Wikipedia tells us that:
Tree climbing as an organised recreational activity using modern climbing equipment emerged in the early 1980s in USA. In 1983, Peter “Treeman” Jenkins, an active arborist and retired rock climber, founded Tree Climbers International, Inc. and opened the world’s first tree climbing school in Atlanta, Georgia USA. TCI eventually developed written safety and training rules for tree climbing which are used to this day. Now there are numerous organizations promote tree climbing around the world (Japan, USA, France, UK, Canada, Taiwan, Australia, Indonesia, China etc.).
Peter King is a member of Tree Climbers International (Australia). He showed me where Treeman Jenkings has signed his membership card.
Peter points out that tree climbing combines physical fitness, problem solving skills, team work, adrenaline, contact with nature – and you get to use some pretty cool gear.

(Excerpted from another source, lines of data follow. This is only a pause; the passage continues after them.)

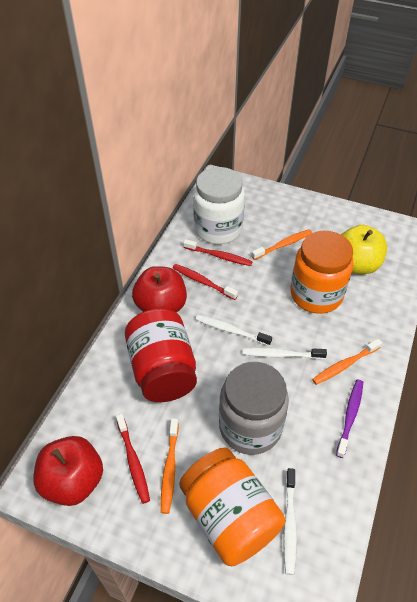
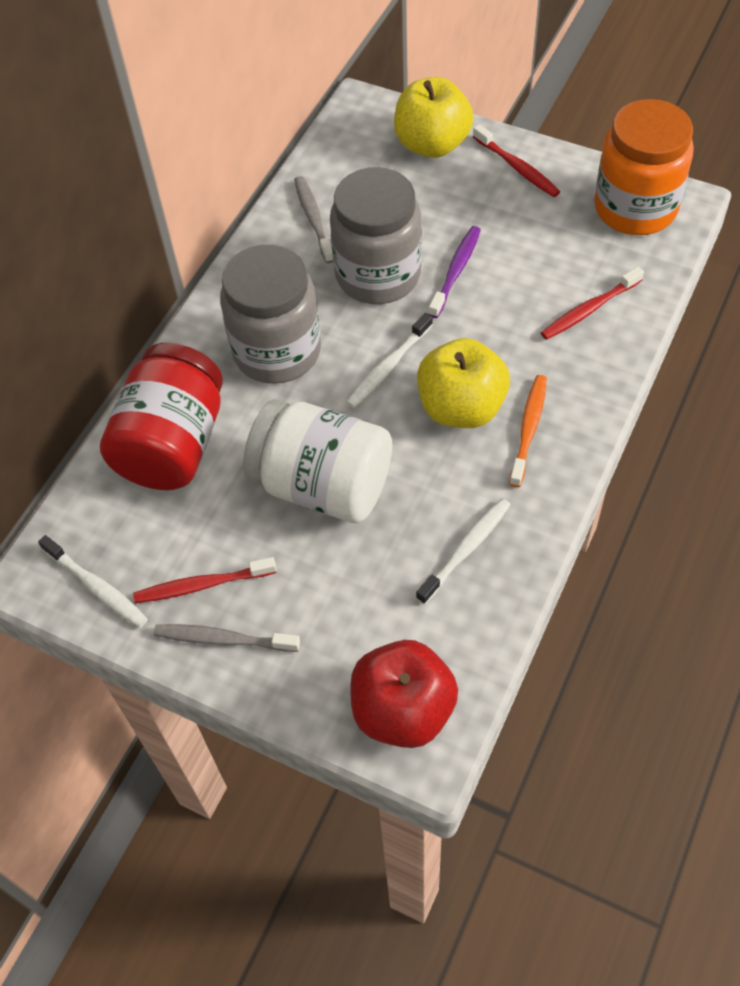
grey jar: 1 -> 2
grey toothbrush: 0 -> 2
orange jar: 2 -> 1
orange toothbrush: 3 -> 1
red apple: 2 -> 1
yellow apple: 1 -> 2

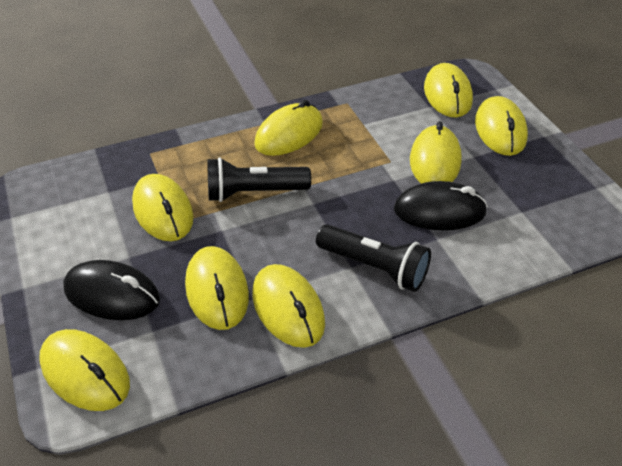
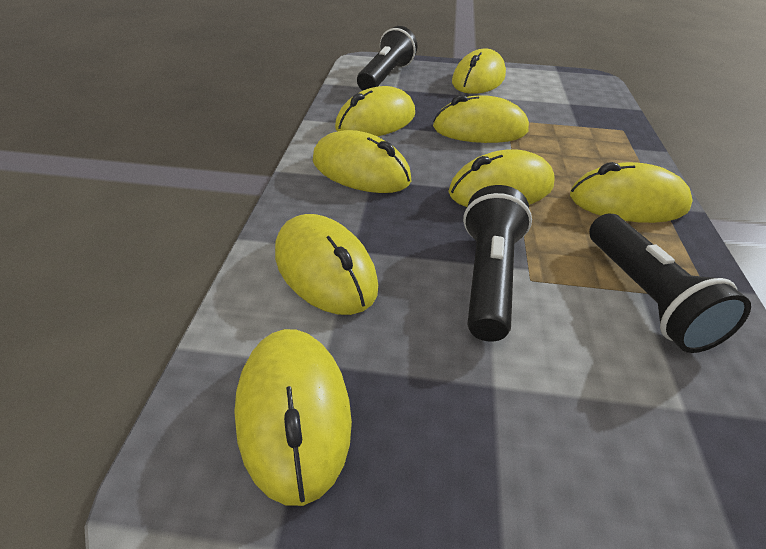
black flashlight: 2 -> 3
black mouse: 2 -> 0

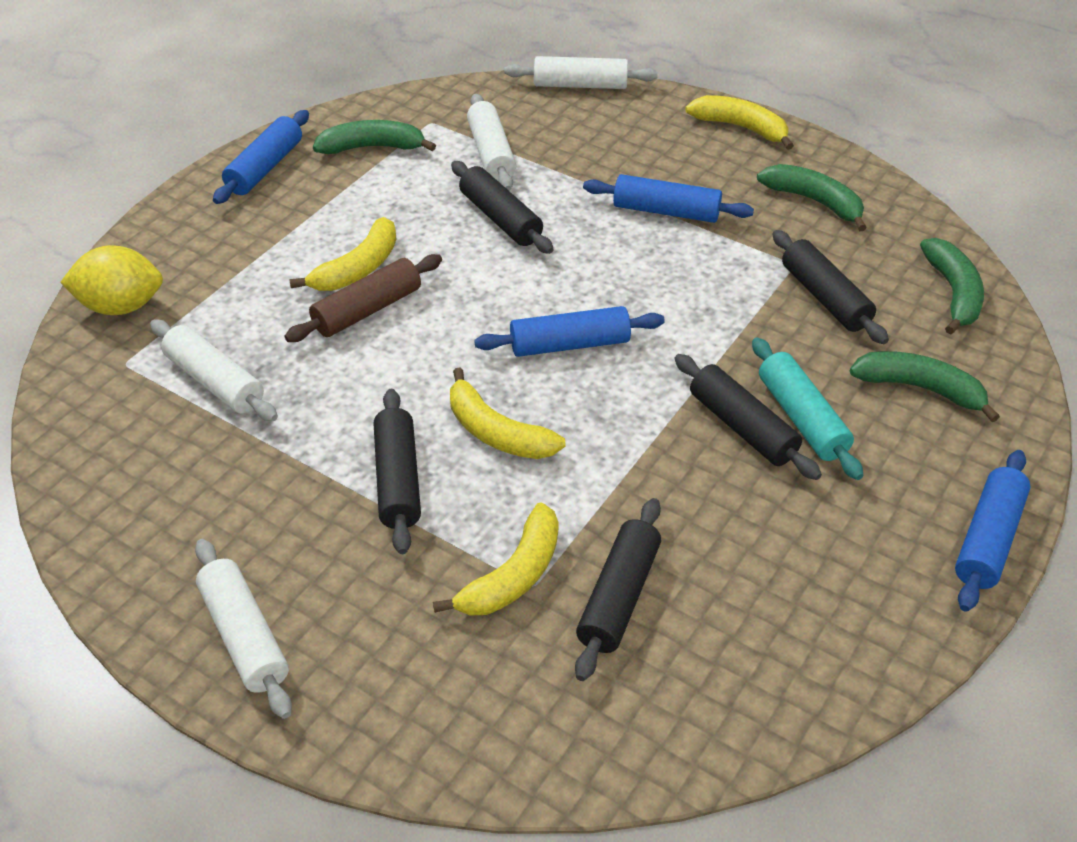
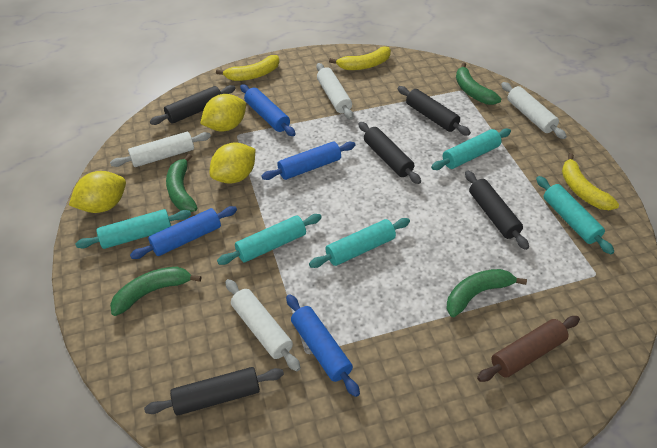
turquoise rolling pin: 1 -> 5
yellow banana: 4 -> 3
yellow lemon: 1 -> 3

Special climbing techniques and equipment have been developed that make tree climbing safe. TCI says that tree climbing done according to their rules is safer than walking across the street. In fact, since the formation of the club in 1983 no participants have been injured (except for crossing the street to get to the tree, perhaps)
Once upon a time, you and I would have used the technique of ‘free solo climbing’, (without knowing it by that name.) Organised tree climbers use ‘single rope’ or ‘double rope’ techniques so that they can belay themselves using a system of friction hitches (ie if they fall a rope will catch them).
Peter and his clubmates are always on the look out for really high trees to climb. Working out the best path to the top of a new tree gives similar satisfaction to solving a difficult puzzle.